In Christof Loy’s production that has been shown previously in Göteborg, Frankfurt and Amsterdam, the action is updated to the present from 1860s. The stage was simply and starkly set with white panels that slides across to reveal hotel rooms, a banquet hall and a hotel lobby. When the characters sang their innermost feelings or have meaningful interactions, the singers moved to the stage front, and the panels would close to eliminate visual distractions. At the end of the opera, the main nine characters were left standing in front of the panel as Mandryka, Arabella’s suitor/fiancée from the back country, demanded to know whether Arabella was faithful to him. One by one the secondary characters left the stage after silent confrontations and reconciliations with one another, with Arabella’s sister and mother being the last to leave. As Mandryka, alone on stage, sang of his wish to be forgiven by Arabella, she reappeared bearing a glass of water for him to pledge her eternal love. She was dressed in the same black dress that she wore in Act I, and the couple, instead of joyous and carefree embrace as is customary, quietly held one another and walked to the back of the stage as the panel opened to reveal pitch dark space. The blackness of the ending seems to indicate the director’s view that the couple was now embarking on real life of family and daily living, not a life of parties and fantasies.

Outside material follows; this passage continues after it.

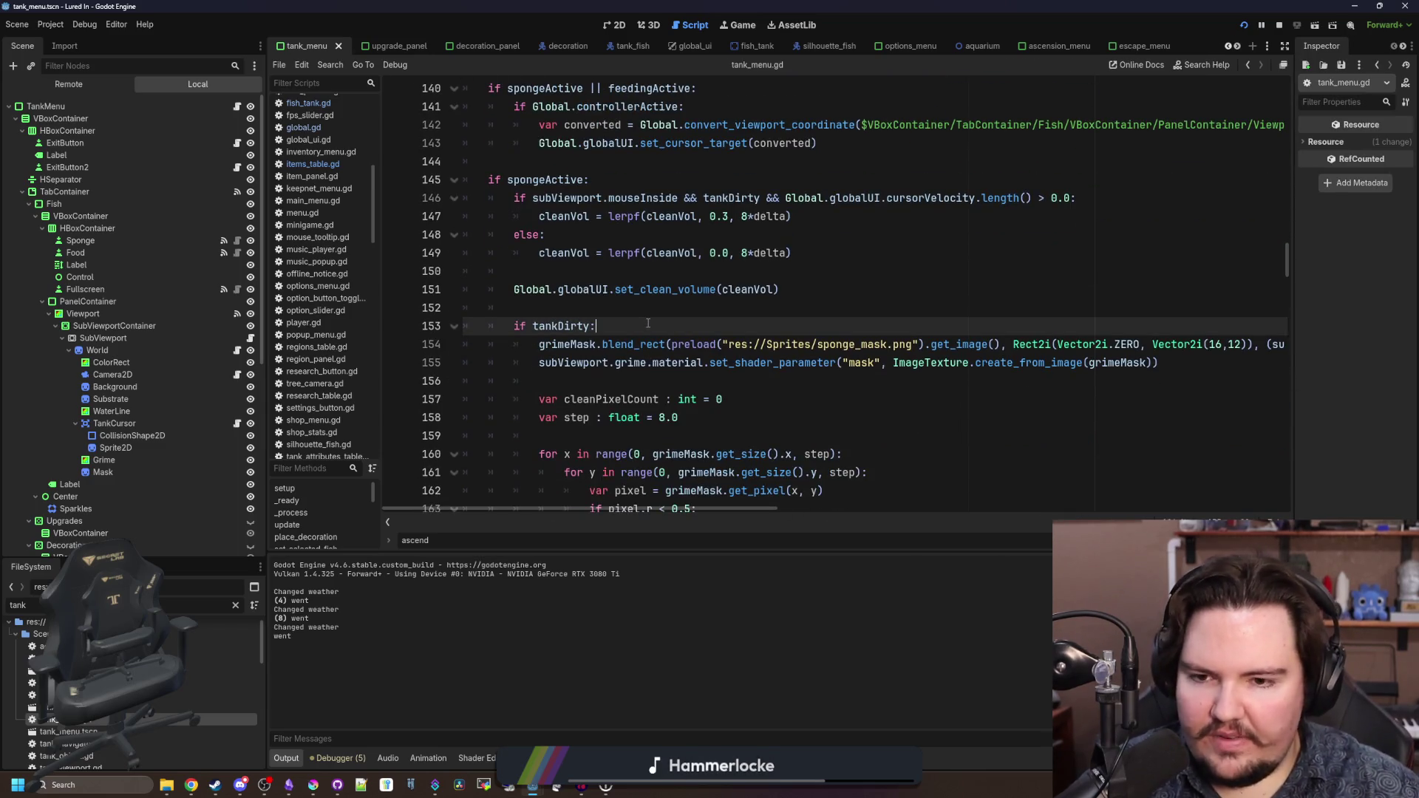
scroll(647, 323, "down", 4)
scroll(648, 323, "down", 20)
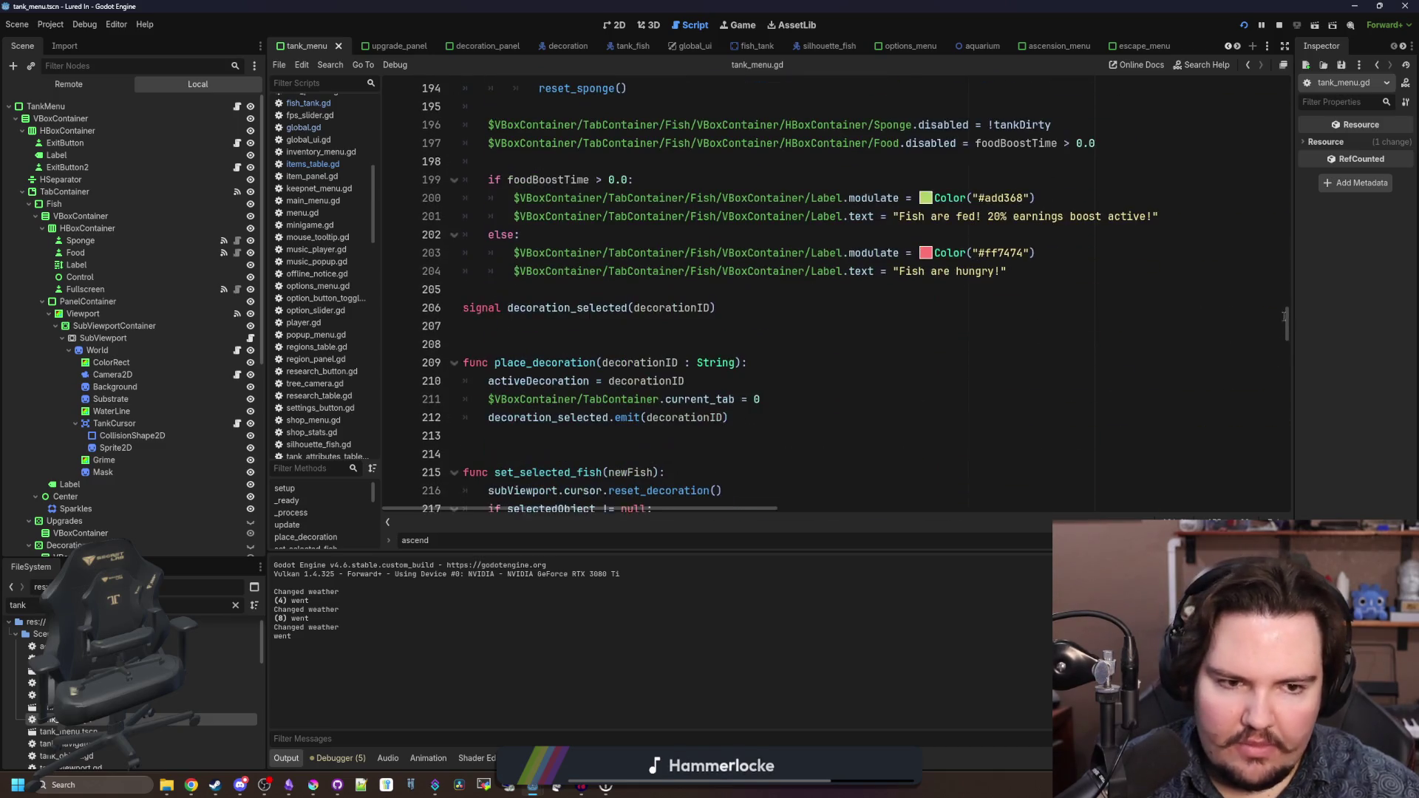
left_click(590, 412)
scroll(590, 412, "up", 2)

The production is predicated on a rather cynical and perhaps even dark view of the characters and their lives. The first act ended in the same darkness as Zdenka darkly called Arabella to join her. The three male suitors of Arabella displayed behavior that was sexually threatening to Arabella as part of their courting. In the ballroom scene in Act II, many guests were shown to indulge in excessive drinking and flirting. Arabella’s mother, Adelaide, here dressed and coiffured as a middle-aged, but still attractive woman, went off with Count Dominik for a quick adventure behind her husband’s back. Mandryka, enraged by what he mistakenly thought to be Arabella’s betrayal, engaged in an onstage sexual act with Fiakermilli. Loy chose to brings out dark and sinister sides of the seemingly genteel and harmonious bourgeoisie society depicted in the opera. While at times it was unnerving to be shown the characters behaving badly, the production certainly added a new and complex layer to the boy-meets-girl story, and made the final resolution of the new couple even more poignant as they chose to embark on a life together despite the nastiness of the world.